ArcelorMittal: 1ère réunion sur la négociation d'un accord suspendue
La première réunion vendredi à Paris entre direction et syndicats d'ArcelorMittal sur la négociation d'un accord relatif notamment à la fermeture des hauts-fourneaux de Florange a été suspendue, la direction n'ayant pas fourni, selon les syndicats, d'éléments suffisants sur un nouveau projet industriel.

La direction voulait que cette réunion serve de cadrage à la négociation portant à la fois sur un projet industriel et commercial triennal, et sur ses conséquences sociales, pour l'ensemble de la société ArcelorMittal Atlantique et Lorraine (AMAL, qui regroupe les sites de Dunkerque et Mardyck (Nord), Montataire (Oise), Desvres (Pas-de-Calais), Florange (Moselle), Mouzon (Ardennes), Basse Indre (Loire-Atlantique), et Dudelange (Belgique).

Or, les syndicats CGT, CFDT, CGE-CGC et FO ont refusé d'entamer les négociations sur le volet social faute d'inforamtions précises sur ce projet industriel.

"Je pensais venir ici sur une problématique liée à l'accord avec le gouvernement sur Florange et Basse Indre (dont des activités vont être transférées sur le site mosellan, ndlr), je ne suis pas venu pour négocier un plan stratégique sur tout Amal, avec des impacts potentiels sur tous les sites, c'est beaucoup plus gros comme négociation", a expliqué à l'AFP Jean-Marc Vécrin, délégué central CFDT.

"Il faut absolument qu'on ait tous les contours de ce projet statégique industriel et seulement là on décidera si on rentre dans le processus d'information-consultation", dit-il.

François Pagano de la CFE-CGC abonde: "nous n'avons pas encore eu officiellement connaissance de ce plan, nous n'avons eu que des bribes", dit-il, réclamant la tenue d'un comité central d'entreprise extraordinaire.

"Il faut cadrer les choses", ajoute Lionel Bellotti (FO).

Selon lui, l'accord fin novembre "a été fait sur un coin de table et comporte des flous et ArcelorMittal ne sait pas comment organiser les choses.
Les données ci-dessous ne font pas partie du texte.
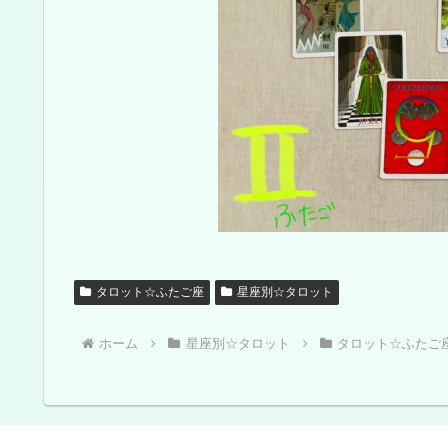
タロット☆ふたご座
星座別☆タロット
ホーム
星座別☆タロット
タロット☆ふたご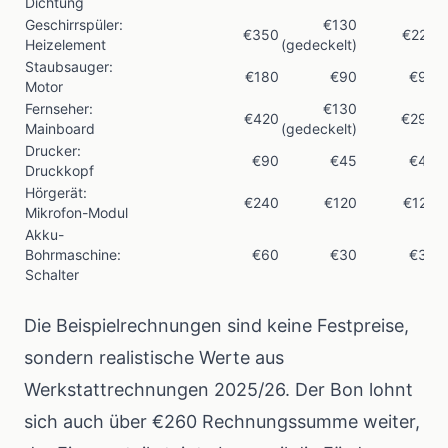
Dichtung
Geschirrspüler:
€130
€350
€220
Heizelement
(gedeckelt)
Staubsauger:
€180
€90
€90
Motor
Fernseher:
€130
€420
€290
Mainboard
(gedeckelt)
Drucker:
€90
€45
€45
Druckkopf
Hörgerät:
€240
€120
€120
Mikrofon-Modul
Akku-
Bohrmaschine:
€60
€30
€30
Schalter
Die Beispielrechnungen sind keine Festpreise,
sondern realistische Werte aus
Werkstattrechnungen 2025/26. Der Bon lohnt
sich auch über €260 Rechnungssumme weiter,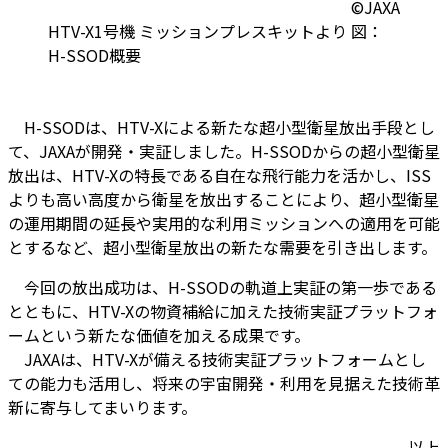
©JAXA
HTV-X1号機 ミッションプレスキットより 図：
H-SSOD概要
H-SSODは、HTV-Xによる新たな超小型衛星放出手段とし
て、JAXAが開発・実証しました。H-SSODからの超小型衛星
放出は、HTV-Xの特長である自在な飛行能力を活かし、ISS
よりも高い高度から衛星を放出することにより、超小型衛星
の運用期間の延長や実用的な利用ミッションへの適用を可能
とするなど、超小型衛星放出の新たな需要を引き出します。
今回の放出成功は、H-SSODの軌道上実証の第一歩である
とともに、HTV-Xの物資補給に加えた技術実証プラットフォ
ームという新たな価値を加える成果です。
JAXAは、HTV-Xが備える技術実証プラットフォームとし
ての能力も活用し、将来の宇宙開発・利用を見据えた技術革
新に寄与してまいります。
以上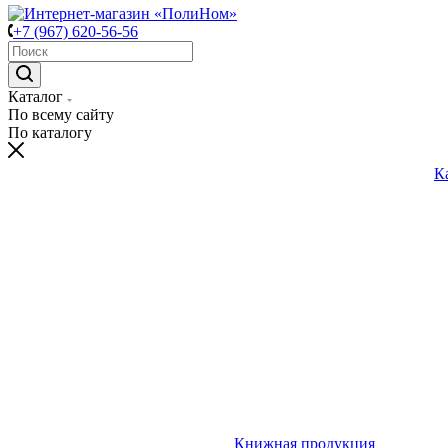
+7 (967) 620-56-56
Каталог
По всему сайту
По каталогу
К
Книжная продукция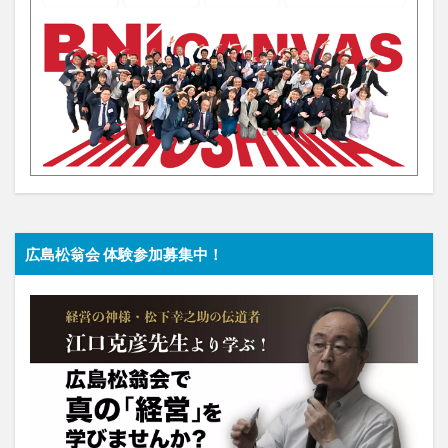
広島松翁会 体験参加募集中！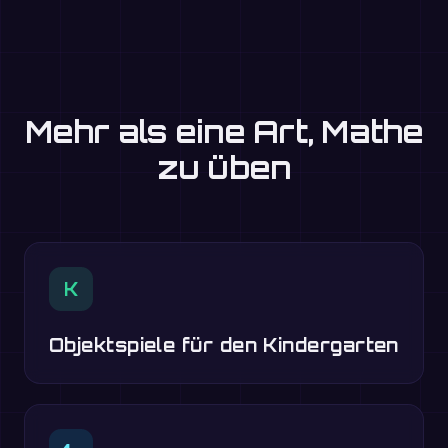
Mehr als eine Art, Mathe
zu üben
K
Objektspiele für den Kindergarten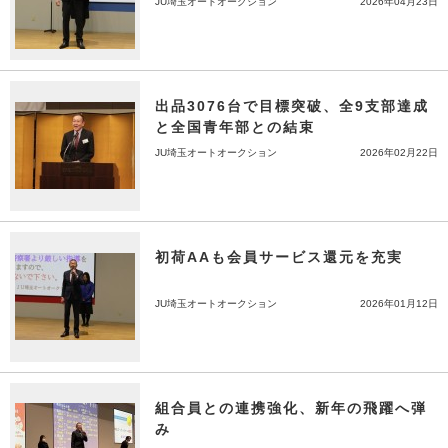
JU埼玉オートオークション
2026年04月23日
出品3076台で目標突破、全9支部達成
と全国青年部との結束
JU埼玉オートオークション
2026年02月22日
初荷AAも会員サービス還元を充実
JU埼玉オートオークション
2026年01月12日
組合員との連携強化、新年の飛躍へ弾
み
Les modifications industrielles ont forcément des conséquences sociales".

La réunion doit reprendre mercredi après-midi, et la direction s'est engagée à apporter des réponses, selon les syndicats.

Dans l'accord conclu fin novembre avec l'Etat, ArcelorMittal s'était notamment engagé à investir 180 millions d'euros en cinq ans à Florange où la filière liquide est arrêtée et 629 postes supprimés, et à maintenir ses capacités de production d'acier brut en France.